▸ Try it:
Lay out every line of the records as a JSON list of strings, one string per line, with blank lines omitted.

Stored data entries
####################

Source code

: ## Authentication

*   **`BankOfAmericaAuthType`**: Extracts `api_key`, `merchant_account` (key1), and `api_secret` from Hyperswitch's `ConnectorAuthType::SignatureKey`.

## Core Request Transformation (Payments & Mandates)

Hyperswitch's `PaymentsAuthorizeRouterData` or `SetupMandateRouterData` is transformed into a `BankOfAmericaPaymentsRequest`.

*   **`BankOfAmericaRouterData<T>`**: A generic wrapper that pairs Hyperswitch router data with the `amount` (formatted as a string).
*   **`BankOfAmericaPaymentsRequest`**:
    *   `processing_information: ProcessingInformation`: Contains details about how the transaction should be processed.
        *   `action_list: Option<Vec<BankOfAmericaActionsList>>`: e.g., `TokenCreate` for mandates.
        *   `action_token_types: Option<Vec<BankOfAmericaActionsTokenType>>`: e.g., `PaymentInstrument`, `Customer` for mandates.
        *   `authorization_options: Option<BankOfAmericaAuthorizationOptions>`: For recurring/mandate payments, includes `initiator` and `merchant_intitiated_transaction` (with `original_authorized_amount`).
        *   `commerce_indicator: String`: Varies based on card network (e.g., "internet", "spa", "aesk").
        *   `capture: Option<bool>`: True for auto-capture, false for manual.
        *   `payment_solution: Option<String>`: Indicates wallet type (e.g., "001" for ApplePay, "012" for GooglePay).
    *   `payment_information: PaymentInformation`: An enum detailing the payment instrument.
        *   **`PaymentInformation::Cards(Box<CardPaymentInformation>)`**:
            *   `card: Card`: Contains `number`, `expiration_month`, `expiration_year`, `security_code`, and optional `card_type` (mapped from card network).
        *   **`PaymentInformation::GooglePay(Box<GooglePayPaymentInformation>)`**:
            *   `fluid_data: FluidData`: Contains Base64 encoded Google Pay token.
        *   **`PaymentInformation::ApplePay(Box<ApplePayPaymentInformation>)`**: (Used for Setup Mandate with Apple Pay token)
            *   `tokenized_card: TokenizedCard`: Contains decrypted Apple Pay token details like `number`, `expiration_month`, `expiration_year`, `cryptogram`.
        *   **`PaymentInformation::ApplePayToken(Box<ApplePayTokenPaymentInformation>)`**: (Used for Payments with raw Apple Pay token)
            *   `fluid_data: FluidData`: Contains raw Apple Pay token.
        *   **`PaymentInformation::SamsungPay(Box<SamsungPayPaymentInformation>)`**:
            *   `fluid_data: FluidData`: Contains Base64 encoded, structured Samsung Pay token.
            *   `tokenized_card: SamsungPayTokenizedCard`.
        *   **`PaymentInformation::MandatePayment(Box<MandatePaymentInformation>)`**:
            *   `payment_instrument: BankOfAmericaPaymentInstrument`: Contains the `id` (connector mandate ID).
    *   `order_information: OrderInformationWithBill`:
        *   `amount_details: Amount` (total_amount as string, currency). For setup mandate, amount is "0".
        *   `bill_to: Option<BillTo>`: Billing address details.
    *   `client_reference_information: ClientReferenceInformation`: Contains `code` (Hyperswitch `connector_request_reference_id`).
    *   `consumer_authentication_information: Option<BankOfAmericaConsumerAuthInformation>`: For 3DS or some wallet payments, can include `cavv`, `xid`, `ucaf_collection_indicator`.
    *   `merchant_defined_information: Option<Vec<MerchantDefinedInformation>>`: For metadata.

####################

▸ Result of the task:
[
  "Source code",
  ": ## Authentication",
  "*   **`BankOfAmericaAuthType`**: Extracts `api_key`, `merchant_account` (key1), and `api_secret` from Hyperswitch's `ConnectorAuthType::SignatureKey`.",
  "## Core Request Transformation (Payments & Mandates)",
  "Hyperswitch's `PaymentsAuthorizeRouterData` or `SetupMandateRouterData` is transformed into a `BankOfAmericaPaymentsRequest`.",
  "*   **`BankOfAmericaRouterData<T>`**: A generic wrapper that pairs Hyperswitch router data with the `amount` (formatted as a string).",
  "*   **`BankOfAmericaPaymentsRequest`**:",
  "    *   `processing_information: ProcessingInformation`: Contains details about how the transaction should be processed.",
  "        *   `action_list: Option<Vec<BankOfAmericaActionsList>>`: e.g., `TokenCreate` for mandates.",
  "        *   `action_token_types: Option<Vec<BankOfAmericaActionsTokenType>>`: e.g., `PaymentInstrument`, `Customer` for mandates.",
  "        *   `authorization_options: Option<BankOfAmericaAuthorizationOptions>`: For recurring/mandate payments, includes `initiator` and `merchant_intitiated_transaction` (with `original_authorized_amount`).",
  "        *   `commerce_indicator: String`: Varies based on card network (e.g., \"internet\", \"spa\", \"aesk\").",
  "        *   `capture: Option<bool>`: True for auto-capture, false for manual.",
  "        *   `payment_solution: Option<String>`: Indicates wallet type (e.g., \"001\" for ApplePay, \"012\" for GooglePay).",
  "    *   `payment_information: PaymentInformation`: An enum detailing the payment instrument.",
  "        *   **`PaymentInformation::Cards(Box<CardPaymentInformation>)`**:",
  "            *   `card: Card`: Contains `number`, `expiration_month`, `expiration_year`, `security_code`, and optional `card_type` (mapped from card network).",
  "        *   **`PaymentInformation::GooglePay(Box<GooglePayPaymentInformation>)`**:",
  "            *   `fluid_data: FluidData`: Contains Base64 encoded Google Pay token.",
  "        *   **`PaymentInformation::ApplePay(Box<ApplePayPaymentInformation>)`**: (Used for Setup Mandate with Apple Pay token)",
  "            *   `tokenized_card: TokenizedCard`: Contains decrypted Apple Pay token details like `number`, `expiration_month`, `expiration_year`, `cryptogram`.",
  "        *   **`PaymentInformation::ApplePayToken(Box<ApplePayTokenPaymentInformation>)`**: (Used for Payments with raw Apple Pay token)",
  "            *   `fluid_data: FluidData`: Contains raw Apple Pay token.",
  "        *   **`PaymentInformation::SamsungPay(Box<SamsungPayPaymentInformation>)`**:",
  "            *   `fluid_data: FluidData`: Contains Base64 encoded, structured Samsung Pay token.",
  "            *   `tokenized_card: SamsungPayTokenizedCard`.",
  "        *   **`PaymentInformation::MandatePayment(Box<MandatePaymentInformation>)`**:",
  "            *   `payment_instrument: BankOfAmericaPaymentInstrument`: Contains the `id` (connector mandate ID).",
  "    *   `order_information: OrderInformationWithBill`:",
  "        *   `amount_details: Amount` (total_amount as string, currency). For setup mandate, amount is \"0\".",
  "        *   `bill_to: Option<BillTo>`: Billing address details.",
  "    *   `client_reference_information: ClientReferenceInformation`: Contains `code` (Hyperswitch `connector_request_reference_id`).",
  "    *   `consumer_authentication_information: Option<BankOfAmericaConsumerAuthInformation>`: For 3DS or some wallet payments, can include `cavv`, `xid`, `ucaf_collection_indicator`.",
  "    *   `merchant_defined_information: Option<Vec<MerchantDefinedInformation>>`: For metadata."
]